== Reading text ==

☆ ☆ ☆

Introduction
This blog post is the second in a series of four articles about what I call the “big three” methods in Java. All of them are methods inherited from the Object
class, and we should typically override all three of them when we design a new class. They are the Object.toString()
method, the Object.equals(Object)
method, and the Object.hashCode()
method.
The Object.toString()
method is discussed in the first blog post in this series. And, the Object.hashCode()
method is covered in the third blog post.
Today, we’ll dive into the Object.equals(Object)
method. Because this method is quite complex, it’ll be divided into two blog posts. This post will introduce the equals(Object)
method, what it does, and how to use it. The fourth and final blog post in this series, yet to be published, will cover the subtleties of the equals(Object)
method in class hierarchies.
Types of Equality in Java
In order to discuss the Object.equals(Object)
method, we have to start by discussing the two types of equality in Java. One type of equality asks: “Do two variables reference the exact same object?” The other type of equality asks: “Do two variables reference objects with the same state, regardless of whether they’re the same object or not?”
The first type of equality, which tests whether two variables reference the exact same object, is typically called “reference equality” (though you may also see it called “identity equality”). The second type of equality, which tests whether two objects have the same internal state, is typically called “value equality” (you may also see it called “state equality” or “logical equality”).
Reference Equality
The first type of equality, which asks if two variables reference the same object, is computed with the ==
operator. Let’s return to our Cow
class from the previous blog post, so that we can see the ==
operator in action.
A Cow
has two instance variables: its name and its age.
public class Cow
{
private String name;
private int age;
public Cow(String name, int age)
{
this.name = name;
this.age = age;
}
}
Let’s write a program that creates two Cow
objects with the same name and age. We’ll use three different variables to reference them, and check the three variables for reference equality. When two of the variables compute as equal with the reference equality check, ==
, we’ll output a message:
public static void main(String[] args)
{
Cow mollyOne = new Cow("Molly", 3);
Cow mollyTwo = new Cow("Molly", 3);
Cow alsoMollyOne = mollyOne;
// Won't print anything
if (mollyOne == mollyTwo) {
System.out.println("mollyOne == mollyTwo");
}
// Will print a message
if (mollyOne == alsoMollyOne) {
System.out.println("mollyOne == alsoMollyOne");
}
}
The mollyOne
and alsoMollyOne
variables compare as equal using the ==
operator, because they reference the exact same object. The alsoMollyOne
variable was set, in the third line of the main(String[])
method, to reference the same object as the mollyOne
variable.
However, the mollyOne
and mollyTwo
objects don’t compare as equal because they’re two independently constructed objects. So, when we use a reference-equality check, Java responds that they’re not the same.
Why Would There Be Two Different Objects?
At this point, you might be asking: why, practically speaking in a real program, would we ever have constructed two distinct Cow
objects that talk about the same cow (our three-year-old Molly)?

☆ ☆ ☆

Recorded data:
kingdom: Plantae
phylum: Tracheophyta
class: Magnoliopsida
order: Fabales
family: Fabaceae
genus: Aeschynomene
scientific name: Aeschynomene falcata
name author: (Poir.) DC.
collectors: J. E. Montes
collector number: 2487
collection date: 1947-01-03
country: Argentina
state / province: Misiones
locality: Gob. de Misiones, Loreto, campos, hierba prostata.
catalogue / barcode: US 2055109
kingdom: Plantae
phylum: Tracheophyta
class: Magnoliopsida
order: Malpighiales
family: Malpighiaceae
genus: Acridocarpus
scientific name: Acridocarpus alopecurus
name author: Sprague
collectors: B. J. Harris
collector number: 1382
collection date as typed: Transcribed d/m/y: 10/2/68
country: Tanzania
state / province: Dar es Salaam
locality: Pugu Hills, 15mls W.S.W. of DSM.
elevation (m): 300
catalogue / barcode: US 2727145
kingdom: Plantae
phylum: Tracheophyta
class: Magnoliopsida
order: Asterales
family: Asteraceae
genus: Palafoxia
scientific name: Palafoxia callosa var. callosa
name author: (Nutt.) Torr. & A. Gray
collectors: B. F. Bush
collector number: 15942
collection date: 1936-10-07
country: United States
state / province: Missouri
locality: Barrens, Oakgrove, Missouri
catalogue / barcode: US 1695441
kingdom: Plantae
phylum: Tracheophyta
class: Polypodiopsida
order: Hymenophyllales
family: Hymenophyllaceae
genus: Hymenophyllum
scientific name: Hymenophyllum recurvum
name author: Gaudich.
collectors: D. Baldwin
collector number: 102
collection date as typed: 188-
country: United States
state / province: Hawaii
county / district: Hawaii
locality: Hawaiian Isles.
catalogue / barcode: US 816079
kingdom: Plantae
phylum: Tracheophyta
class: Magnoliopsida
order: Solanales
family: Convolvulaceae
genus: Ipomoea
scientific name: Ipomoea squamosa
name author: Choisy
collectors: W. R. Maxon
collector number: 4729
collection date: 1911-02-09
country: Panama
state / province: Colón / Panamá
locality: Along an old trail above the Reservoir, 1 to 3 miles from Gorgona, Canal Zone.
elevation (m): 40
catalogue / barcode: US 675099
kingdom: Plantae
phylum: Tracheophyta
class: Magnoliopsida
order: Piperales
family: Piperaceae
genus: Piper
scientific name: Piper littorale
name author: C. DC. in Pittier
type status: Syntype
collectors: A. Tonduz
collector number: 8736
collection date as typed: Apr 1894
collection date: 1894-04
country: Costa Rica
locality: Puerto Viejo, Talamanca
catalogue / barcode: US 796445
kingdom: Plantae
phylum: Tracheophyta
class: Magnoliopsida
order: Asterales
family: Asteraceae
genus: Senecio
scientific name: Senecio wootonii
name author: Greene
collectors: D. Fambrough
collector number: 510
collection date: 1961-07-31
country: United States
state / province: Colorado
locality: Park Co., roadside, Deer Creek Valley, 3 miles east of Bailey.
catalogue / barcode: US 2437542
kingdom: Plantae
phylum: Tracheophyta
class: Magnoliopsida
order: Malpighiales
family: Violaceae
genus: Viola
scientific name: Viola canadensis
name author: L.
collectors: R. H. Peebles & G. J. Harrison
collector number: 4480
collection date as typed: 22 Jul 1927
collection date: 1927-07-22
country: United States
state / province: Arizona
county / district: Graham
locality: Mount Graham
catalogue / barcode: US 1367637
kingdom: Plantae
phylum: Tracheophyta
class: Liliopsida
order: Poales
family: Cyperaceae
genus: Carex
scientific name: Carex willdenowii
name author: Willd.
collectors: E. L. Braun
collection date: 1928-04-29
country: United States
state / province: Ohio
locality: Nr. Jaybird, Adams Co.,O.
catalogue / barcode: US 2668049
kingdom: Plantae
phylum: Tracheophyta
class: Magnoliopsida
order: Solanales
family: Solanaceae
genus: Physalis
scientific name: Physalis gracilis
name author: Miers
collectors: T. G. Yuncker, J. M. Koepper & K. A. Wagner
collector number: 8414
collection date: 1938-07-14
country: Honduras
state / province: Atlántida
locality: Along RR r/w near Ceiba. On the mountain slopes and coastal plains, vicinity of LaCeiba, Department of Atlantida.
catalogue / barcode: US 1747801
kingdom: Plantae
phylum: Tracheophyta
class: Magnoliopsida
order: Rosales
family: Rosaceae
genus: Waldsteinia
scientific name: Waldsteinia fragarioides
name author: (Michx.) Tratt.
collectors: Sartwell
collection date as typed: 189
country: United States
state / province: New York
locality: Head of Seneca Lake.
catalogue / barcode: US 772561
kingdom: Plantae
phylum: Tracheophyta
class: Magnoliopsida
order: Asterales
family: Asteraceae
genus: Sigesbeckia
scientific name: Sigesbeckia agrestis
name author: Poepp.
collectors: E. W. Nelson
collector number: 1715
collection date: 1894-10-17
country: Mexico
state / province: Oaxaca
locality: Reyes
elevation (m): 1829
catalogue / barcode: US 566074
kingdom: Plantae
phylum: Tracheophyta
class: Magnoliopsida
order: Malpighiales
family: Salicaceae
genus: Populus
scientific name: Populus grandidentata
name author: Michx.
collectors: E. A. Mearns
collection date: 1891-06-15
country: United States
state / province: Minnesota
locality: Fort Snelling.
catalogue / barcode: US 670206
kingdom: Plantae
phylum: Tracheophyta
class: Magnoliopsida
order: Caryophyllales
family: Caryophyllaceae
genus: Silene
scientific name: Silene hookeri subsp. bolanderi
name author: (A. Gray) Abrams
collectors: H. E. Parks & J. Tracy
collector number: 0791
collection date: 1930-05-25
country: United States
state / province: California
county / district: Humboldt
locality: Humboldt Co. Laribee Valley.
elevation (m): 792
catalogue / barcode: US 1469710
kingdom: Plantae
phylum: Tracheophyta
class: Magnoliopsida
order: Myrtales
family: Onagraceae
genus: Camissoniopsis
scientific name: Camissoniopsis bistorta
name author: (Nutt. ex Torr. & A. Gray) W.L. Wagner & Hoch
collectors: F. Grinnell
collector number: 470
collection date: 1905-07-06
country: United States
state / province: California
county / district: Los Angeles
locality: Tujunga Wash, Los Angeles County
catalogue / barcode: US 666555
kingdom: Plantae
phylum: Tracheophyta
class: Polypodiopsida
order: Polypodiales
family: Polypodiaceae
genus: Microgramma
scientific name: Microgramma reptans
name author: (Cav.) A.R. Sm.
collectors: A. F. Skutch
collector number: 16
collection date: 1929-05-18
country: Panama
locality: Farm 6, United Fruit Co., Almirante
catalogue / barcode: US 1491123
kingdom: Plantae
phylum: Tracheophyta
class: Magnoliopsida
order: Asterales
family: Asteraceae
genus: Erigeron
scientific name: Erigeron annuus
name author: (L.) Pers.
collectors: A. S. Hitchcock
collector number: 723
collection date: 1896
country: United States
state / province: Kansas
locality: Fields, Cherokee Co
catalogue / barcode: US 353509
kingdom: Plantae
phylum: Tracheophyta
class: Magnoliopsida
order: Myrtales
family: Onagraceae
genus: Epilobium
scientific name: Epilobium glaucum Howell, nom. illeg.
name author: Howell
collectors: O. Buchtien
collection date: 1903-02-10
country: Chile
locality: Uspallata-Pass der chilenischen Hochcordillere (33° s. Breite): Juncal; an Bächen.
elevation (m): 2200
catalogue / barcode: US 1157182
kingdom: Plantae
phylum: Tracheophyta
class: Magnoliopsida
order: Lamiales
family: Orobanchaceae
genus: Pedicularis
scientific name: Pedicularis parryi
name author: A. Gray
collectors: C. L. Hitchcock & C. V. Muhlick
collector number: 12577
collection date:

☆ ☆ ☆

== Parts of the exercise ==
**A)** In the post on Java equality, what other names does it give for value equality?
**B)** From the post on Java equality, retype word for word everything from "Introduction" down to "in class hierarchies.".

== Responses in order ==
**A)** State equality or logical equality.

**B)**
Introduction
This blog post is the second in a series of four articles about what I call the “big three” methods in Java. All of them are methods inherited from the Object
class, and we should typically override all three of them when we design a new class. They are the Object.toString()
method, the Object.equals(Object)
method, and the Object.hashCode()
method.
The Object.toString()
method is discussed in the first blog post in this series. And, the Object.hashCode()
method is covered in the third blog post.
Today, we’ll dive into the Object.equals(Object)
method. Because this method is quite complex, it’ll be divided into two blog posts. This post will introduce the equals(Object)
method, what it does, and how to use it. The fourth and final blog post in this series, yet to be published, will cover the subtleties of the equals(Object)
method in class hierarchies.